### Source records
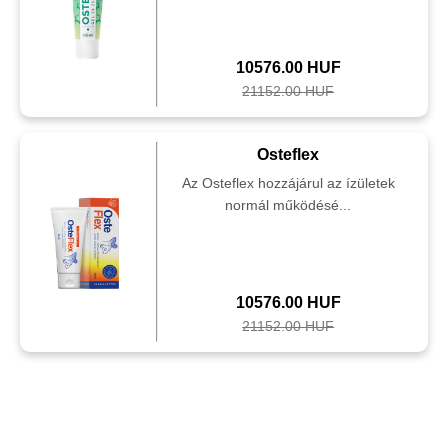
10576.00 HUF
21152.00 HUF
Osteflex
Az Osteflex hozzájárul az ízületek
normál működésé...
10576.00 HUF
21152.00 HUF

==

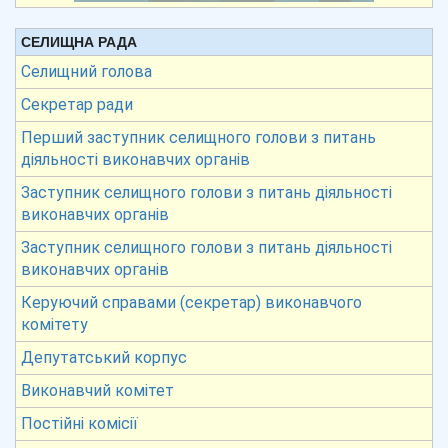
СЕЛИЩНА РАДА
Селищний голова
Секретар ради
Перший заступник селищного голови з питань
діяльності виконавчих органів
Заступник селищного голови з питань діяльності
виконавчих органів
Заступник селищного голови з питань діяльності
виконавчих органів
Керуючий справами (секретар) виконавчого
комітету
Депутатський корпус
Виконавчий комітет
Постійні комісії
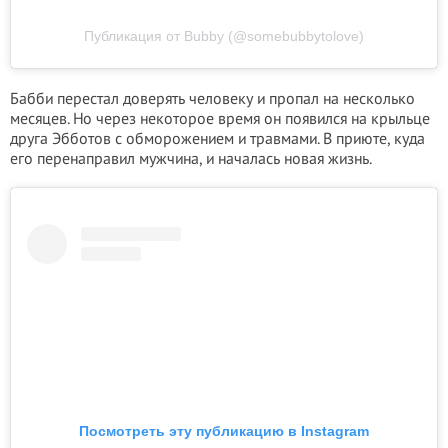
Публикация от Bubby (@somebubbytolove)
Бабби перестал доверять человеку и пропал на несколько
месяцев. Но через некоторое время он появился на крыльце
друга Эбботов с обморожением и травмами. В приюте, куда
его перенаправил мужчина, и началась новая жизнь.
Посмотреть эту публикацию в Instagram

### Directions
Transcribe each line of the data above, unaltered, from the one where "Бабби перестал доверять" appears to the one where "Посмотреть эту публикацию в Instagram" appears, inclusive of both.

### Written response
Бабби перестал доверять человеку и пропал на несколько
месяцев. Но через некоторое время он появился на крыльце
друга Эбботов с обморожением и травмами. В приюте, куда
его перенаправил мужчина, и началась новая жизнь.
Посмотреть эту публикацию в Instagram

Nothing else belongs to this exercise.